A catarata é uma doença do cristalino. É uma opacidade do cristalino, que é a lente que você tem dentro do olho. Você tem duas importantes lentes no olho: uma é a córnea, que tem 44 graus na sua parte central e só tem meio milímetro de espessura; e a lente interna, essa assim é auto regulável, foca em várias posições da visão, que é o cristalino, que tem esse nome por ser tão transparente como o cristal. Quando ele se opacifica, ele se chama catarata. Operando-se a catarata, substituindo essa lente do olho que travou por uma outra, o paciente recupera totalmente a visão. Já o glaucoma, o que ele perdeu é irreversível. A cirurgia não reverte a parte que foi perdida da visão. A cirurgia com o tratamento diminui a chance de a doença continuar progredindo. 
 
Recentemente em mutirões de glaucoma e catarata alguns pacientes ficaram cegos e tiveram que tirar o globo ocular. Os casos ocorreram em mutirões de São Paulo e na Bahia. Existe riscos nesse tipo de atendimento? 

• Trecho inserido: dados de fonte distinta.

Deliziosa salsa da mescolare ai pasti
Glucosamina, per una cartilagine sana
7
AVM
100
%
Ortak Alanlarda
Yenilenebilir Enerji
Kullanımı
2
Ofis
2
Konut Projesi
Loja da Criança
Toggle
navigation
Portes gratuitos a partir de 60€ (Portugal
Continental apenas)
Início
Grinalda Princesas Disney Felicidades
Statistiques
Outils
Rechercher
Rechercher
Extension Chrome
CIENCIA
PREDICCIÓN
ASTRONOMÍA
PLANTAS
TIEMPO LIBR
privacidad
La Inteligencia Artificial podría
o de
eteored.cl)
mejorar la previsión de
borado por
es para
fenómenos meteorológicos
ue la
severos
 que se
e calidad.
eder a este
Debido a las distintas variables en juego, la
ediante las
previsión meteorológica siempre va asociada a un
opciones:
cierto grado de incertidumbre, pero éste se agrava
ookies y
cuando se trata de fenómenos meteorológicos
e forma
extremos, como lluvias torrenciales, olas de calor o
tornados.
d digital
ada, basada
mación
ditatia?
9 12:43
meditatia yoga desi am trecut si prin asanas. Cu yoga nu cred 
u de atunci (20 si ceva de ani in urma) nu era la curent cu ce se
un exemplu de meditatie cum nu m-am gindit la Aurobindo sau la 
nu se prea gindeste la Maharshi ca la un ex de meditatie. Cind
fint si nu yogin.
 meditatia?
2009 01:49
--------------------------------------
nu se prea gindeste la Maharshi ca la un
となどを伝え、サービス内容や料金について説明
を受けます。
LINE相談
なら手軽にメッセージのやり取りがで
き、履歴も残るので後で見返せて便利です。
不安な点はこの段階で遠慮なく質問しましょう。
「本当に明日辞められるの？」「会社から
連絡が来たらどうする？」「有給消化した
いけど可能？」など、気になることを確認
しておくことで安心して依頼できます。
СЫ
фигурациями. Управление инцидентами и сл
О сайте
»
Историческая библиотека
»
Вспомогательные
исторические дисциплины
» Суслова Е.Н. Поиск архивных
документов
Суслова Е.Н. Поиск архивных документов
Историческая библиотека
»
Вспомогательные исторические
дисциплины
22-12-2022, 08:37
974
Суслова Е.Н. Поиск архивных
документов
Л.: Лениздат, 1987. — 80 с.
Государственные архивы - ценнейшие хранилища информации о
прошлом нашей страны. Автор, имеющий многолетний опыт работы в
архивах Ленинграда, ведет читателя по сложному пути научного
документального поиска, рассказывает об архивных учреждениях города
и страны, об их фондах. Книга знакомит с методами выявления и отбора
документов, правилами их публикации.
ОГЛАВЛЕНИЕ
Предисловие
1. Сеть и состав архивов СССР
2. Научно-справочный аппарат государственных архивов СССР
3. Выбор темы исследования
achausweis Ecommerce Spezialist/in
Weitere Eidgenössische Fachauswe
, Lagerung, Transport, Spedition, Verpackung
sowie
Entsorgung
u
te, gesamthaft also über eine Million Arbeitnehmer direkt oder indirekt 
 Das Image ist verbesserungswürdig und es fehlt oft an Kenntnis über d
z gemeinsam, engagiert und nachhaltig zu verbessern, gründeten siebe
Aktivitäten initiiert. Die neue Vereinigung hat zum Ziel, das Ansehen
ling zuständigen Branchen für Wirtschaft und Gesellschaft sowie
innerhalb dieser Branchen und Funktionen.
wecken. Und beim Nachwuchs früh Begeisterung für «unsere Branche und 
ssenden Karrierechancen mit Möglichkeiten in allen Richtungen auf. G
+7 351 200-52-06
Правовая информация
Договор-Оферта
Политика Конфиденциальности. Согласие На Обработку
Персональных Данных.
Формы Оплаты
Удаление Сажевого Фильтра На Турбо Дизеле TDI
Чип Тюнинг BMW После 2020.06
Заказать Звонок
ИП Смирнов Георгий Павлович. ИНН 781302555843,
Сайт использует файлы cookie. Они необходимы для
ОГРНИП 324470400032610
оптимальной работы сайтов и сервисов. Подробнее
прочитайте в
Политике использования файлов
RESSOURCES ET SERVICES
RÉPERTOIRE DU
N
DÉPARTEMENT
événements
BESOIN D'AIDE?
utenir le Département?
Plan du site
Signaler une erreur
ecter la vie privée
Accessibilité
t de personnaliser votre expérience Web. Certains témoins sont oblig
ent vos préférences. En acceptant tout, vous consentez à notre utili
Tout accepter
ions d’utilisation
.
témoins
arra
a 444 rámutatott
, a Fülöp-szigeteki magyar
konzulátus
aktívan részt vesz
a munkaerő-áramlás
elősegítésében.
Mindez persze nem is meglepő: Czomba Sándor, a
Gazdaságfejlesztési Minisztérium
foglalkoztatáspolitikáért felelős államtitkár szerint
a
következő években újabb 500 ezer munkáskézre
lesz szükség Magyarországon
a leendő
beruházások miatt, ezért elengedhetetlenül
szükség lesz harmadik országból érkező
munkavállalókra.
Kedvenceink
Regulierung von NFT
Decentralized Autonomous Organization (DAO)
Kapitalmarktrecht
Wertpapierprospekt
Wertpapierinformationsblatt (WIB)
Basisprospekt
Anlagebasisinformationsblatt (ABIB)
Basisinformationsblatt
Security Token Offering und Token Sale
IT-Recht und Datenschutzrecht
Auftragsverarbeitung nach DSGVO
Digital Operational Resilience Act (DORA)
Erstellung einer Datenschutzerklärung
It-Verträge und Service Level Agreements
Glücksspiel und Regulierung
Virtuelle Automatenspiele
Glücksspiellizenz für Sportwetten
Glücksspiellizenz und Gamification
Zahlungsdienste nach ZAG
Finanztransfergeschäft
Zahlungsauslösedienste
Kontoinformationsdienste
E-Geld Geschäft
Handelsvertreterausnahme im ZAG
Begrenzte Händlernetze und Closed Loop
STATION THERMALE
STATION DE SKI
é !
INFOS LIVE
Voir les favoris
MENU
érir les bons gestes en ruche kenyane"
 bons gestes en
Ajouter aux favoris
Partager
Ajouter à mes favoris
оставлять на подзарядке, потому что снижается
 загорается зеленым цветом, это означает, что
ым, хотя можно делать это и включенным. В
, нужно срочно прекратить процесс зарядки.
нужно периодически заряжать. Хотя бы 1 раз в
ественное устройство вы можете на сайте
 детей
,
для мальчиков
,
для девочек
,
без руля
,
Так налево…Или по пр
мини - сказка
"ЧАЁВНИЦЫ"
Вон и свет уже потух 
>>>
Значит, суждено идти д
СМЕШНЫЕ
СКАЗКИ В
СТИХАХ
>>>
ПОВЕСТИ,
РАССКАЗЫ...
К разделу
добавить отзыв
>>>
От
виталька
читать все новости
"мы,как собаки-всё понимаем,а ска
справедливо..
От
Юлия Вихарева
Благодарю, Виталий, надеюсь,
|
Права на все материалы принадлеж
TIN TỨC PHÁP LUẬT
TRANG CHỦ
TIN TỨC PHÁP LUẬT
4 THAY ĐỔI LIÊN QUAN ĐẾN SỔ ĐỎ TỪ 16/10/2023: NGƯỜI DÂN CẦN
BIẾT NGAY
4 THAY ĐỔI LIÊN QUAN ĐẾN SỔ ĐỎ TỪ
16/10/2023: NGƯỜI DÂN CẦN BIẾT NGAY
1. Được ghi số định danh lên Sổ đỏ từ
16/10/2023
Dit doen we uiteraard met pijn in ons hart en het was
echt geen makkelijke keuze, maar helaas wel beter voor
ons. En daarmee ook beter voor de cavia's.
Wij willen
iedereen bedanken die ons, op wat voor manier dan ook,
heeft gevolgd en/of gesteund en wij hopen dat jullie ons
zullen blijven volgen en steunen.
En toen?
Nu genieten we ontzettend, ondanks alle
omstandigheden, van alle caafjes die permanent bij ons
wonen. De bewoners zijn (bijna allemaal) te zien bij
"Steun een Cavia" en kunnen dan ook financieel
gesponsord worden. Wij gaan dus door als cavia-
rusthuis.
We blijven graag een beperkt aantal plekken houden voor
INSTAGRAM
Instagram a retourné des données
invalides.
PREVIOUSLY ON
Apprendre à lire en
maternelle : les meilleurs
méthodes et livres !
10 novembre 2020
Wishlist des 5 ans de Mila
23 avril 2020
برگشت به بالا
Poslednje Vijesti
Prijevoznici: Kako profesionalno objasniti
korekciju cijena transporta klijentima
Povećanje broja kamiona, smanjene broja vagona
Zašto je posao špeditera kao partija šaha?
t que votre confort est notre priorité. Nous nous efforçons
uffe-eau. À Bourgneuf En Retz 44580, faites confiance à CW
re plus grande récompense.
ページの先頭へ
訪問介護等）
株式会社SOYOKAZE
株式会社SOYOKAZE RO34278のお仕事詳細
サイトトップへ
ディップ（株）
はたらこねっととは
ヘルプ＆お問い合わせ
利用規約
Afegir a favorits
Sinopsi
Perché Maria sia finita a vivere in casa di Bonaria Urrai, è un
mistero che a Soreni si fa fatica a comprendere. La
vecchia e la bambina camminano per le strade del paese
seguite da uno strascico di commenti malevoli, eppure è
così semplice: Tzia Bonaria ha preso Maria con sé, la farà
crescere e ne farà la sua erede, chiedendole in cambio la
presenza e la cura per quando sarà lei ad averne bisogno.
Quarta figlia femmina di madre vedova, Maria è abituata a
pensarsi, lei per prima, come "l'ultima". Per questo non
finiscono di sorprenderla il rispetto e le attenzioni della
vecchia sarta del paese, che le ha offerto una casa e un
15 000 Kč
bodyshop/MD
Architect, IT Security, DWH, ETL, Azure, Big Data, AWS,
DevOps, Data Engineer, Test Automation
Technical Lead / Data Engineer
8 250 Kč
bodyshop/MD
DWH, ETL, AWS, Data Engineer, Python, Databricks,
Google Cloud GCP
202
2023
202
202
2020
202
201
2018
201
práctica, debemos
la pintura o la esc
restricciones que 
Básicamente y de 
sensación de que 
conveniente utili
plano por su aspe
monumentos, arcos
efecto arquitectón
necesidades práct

Existe, tanto é que aconteceu isso. Não foram cirurgias de glaucoma, foram só cirurgias de catarata. Não existem mutirões de glaucomas disseminados no Brasil, de vez em quando pontualmente fazem-se os mutirões para diminuir a fila de espera dos hospitais. Mas isso ocorreu em uma cirurgia de catarata por contaminação seriada que levou a uma infecção intraocular gravíssima que acaba gerando, com frequência, uma remoção do globo ocular.
 
Qual é a probabilidade da cirurgia dar certo?
Apesar do tratamento nos Estados Unidos, no último recorte que saiu, 15% dos pacientes tratados fiaram cegos. Mesmo tratados. O tratamento não significa que o paciente vai evitar a cegueira. O tratamento correto, bem seguido, com o paciente usando a medicação como prescrita, essa sim evita a cegueira. Mas o simples fato de tratar não quer dizer que o paciente não fique cego. O paciente precisa frequentar o oftalmologista, fazer exames de campo visual, medidas de pressão e picos de pressão. O paciente com glaucoma tem que ser sempre bem tratado e realizar exames frequentemente para verificar o estado da doença, além de seguir rigorosamente a prescrição médica.